Collection of art songs by Jean Sibelius (1900–1902)

The Five Songs, Op. 37, (Note: Because Sibelius's Op. 37 songs are sung in Swedish, this article gives preference to each song's native title, rather than the English translation.) is a collection of Swedish-language art songs for vocal soloist and piano written from 1900 to 1902 by the Finnish composer Jean Sibelius. (Note: All but a few of Sibelius's songs are settings of Swedish-language poems (quantitatively, his favorite poets were Ernst Josephson, Johan Ludvig Runeberg, Viktor Rydberg, and Karl August Tavaststjerna) and are with piano accompaniment.

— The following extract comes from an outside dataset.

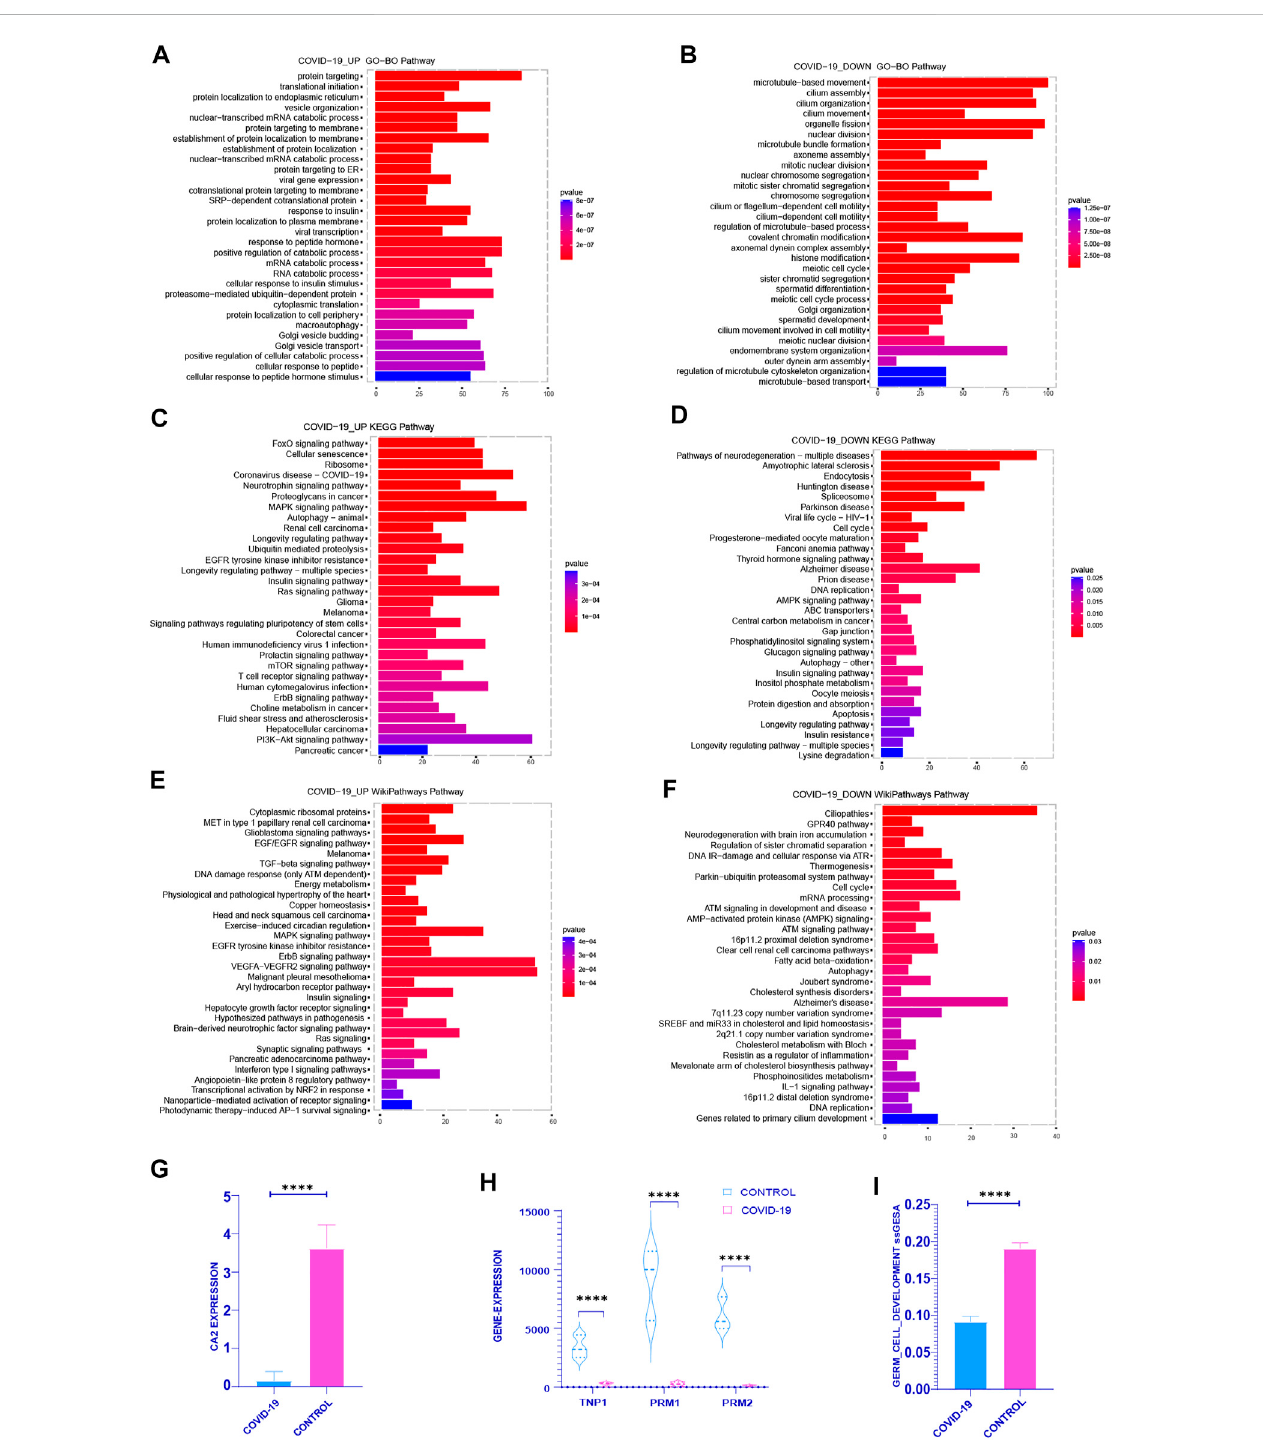
FIGURE 1 Functional enrichment analysis was performed on the differential genes between the COVID-19 group and the control group (including the increased genesetandthedecreasedgeneset). (A,C,E) genesetswereenrichedinGO,KEGG,WIKIPATHWAYS,respectively,andthetop30enrichmentpathwayswere selected according to Adj-p-Value from small to large. (B,D,F) decreased gene sets were enriched in GO, KEGG, WIKIPATHWAYS, respectively, and the top 30 enrichment pathways were selected according to Adj-p-Value from small to large. (G) The expression of several typical sperm Markers: TNP1, PRM1 and PRM2 decreased signi fi cantly in COVID-19 group ( p < .001). (H) The expression of classical Marker: CA2 decreased after COVID-19 infection ( p < .001). (I) The ssGSEA score of Germ Cell Development pathway decreased in COVID-19 group ( p <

While many are of high quality, they largely have been neglected outside the Nordic realm, due to the limited coverage (in terms of number of speakers) of Swedish (relative to, for example, German or French).)

==Constituent songs==
Ordered by catalogue number, the Op. 37 songs are as follows:

- "Den första kyssen" ("The First Kiss"), Op. 37/1 (1900); text by the Finnish poet Johan Ludvig Runeberg
- "Lasse liten" ("Little Lasse"), Op. 37/2 (1902); text by the Finnish poet Zachris Topelius
- "Soluppgång" ("Sunrise"), Op. 37/3 (1902); text by the Swedish poet Tor Hedberg (Note: A preliminary/alternative version of "Soluppgång" ("Sunrise") is extant; its catalogue designation is JS 87.)
- "Var det en dröm?" ("Was It a Dream?"), Op. 37/4 (1902); text by the Finnish poet Josef Julius Wecksell
- "Flickan kom ifrån sin älsklings möte" ("The Girl Returned Home from Meeting Her Lover"), Op. 37/5 (1901); text by Runeberg

The collection was first published by the Helsinki-based firm Fazer & Westerlund (Helsingfors Nya Musikhandel) from 1901 to 1902. The table below provides additional information about song:

Song: Tempo; Time; Key; Premiere; Ref.
Soloist: Pianist; Date; Venue
No. 1: Andante (ma non-troppo lento); common time; D-flat major; Adée Leander-Flodin [fi]; Karl Flodin [fi]; 22 November 1900; Solemnity Hall, Helsinki
No. 2: Andante; cut time; B-flat major; Ida Ekman; Karl Ekman [fi]; 8 October 1902
No. 3: Moderato; ^{6} _{8}; G major; 9 October 1902
No. 4: Moderato; ^{6} _{4}; B major
No. 5: Moderato; common time; D-flat major; January 1901; Soiree for Otto Lessmann

===Orchestral version of No. 3===
In 1913, Sibelius arranged "Soluppgång" for vocalist and orchestra.